La femme enceinte bénéficie d’une protection contre le licenciement, comme les salariés dont le contrat de travail est suspendu en raison d’un accident du travail ou d’une maladie professionnelle. Pendant la période de suspension du contrat liée au congé de maternité et pendant les quatre semaines suivantes, l’employeur ne peut la licencier, sauf faute grave non liée à l’état de grossesse ou impossibilité de maintenir le contrat pour un motif étranger à la grossesse ou à l’accouchement, sous peine de nullité du licenciement. Et, comme l’indique l’article L. 1225-4 du Code du travail, « la rupture du contrat de travail ne peut prendre effet ou être notifiée pendant les périodes de suspension du contrat de travail ». La jurisprudence considérait cependant que l’employeur pouvait organiser l’entretien préalable pendant le congé maternité, dans la mesure où le licenciement n’était notifié qu’après ce congé.
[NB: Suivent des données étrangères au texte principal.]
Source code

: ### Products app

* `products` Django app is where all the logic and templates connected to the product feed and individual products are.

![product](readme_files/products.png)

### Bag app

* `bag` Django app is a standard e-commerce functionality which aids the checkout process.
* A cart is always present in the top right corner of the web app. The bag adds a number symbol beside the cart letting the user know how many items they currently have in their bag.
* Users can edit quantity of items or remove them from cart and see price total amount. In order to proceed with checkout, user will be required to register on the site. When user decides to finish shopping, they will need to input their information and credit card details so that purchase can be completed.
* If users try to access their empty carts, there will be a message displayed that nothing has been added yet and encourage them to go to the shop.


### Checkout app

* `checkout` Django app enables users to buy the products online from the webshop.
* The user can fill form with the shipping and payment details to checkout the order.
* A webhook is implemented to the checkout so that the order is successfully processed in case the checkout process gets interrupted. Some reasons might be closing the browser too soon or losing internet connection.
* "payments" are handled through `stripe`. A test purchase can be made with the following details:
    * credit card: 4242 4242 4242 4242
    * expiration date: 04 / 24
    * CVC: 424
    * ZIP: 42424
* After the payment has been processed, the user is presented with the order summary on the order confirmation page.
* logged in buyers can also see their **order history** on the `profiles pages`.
La Cour de cassation a durci sa position dans une affaire où une salariée, ayant repris ses fonctions après un congé maternité, a été licenciée pour insuffisance professionnelle ; il s’avérait qu’elle avait été remplacée de façon définitive (en CDI) pendant son congé maternité et que le nom de son remplaçant figurait dans l’organigramme de la société. La Cour reproche aux juges du fond de ne pas avoir vérifié « si l’engagement d’un salarié durant le congé de maternité de l’intéressée n’avait pas eu pour objet de pourvoir à son remplacement définitif, de sorte qu’il caractérisait une mesure préparatoire à son licenciement » (Cass. soc. 15 septembre 2010, n° 08-43299).

Compte tenu de cet arrêt, il semble déconseillé de procéder à l’entretien préalable au licenciement pendant le congé maternité, car cela pourrait être considéré comme un acte préparatoire au licenciement.

Cette affaire témoigne d’une protection renforcée des femmes enceintes ; mais elles restent moins bien protégées que les victimes d’accident du travail, puisque la Cour de cassation considère que l’interdiction de licencier pendant la grossesse ne s’applique pas en période d’essai (Cass. soc. 21 décembre 2006, n° 05-44806), contrairement à ce qui est prévu pour les accidentés du travail.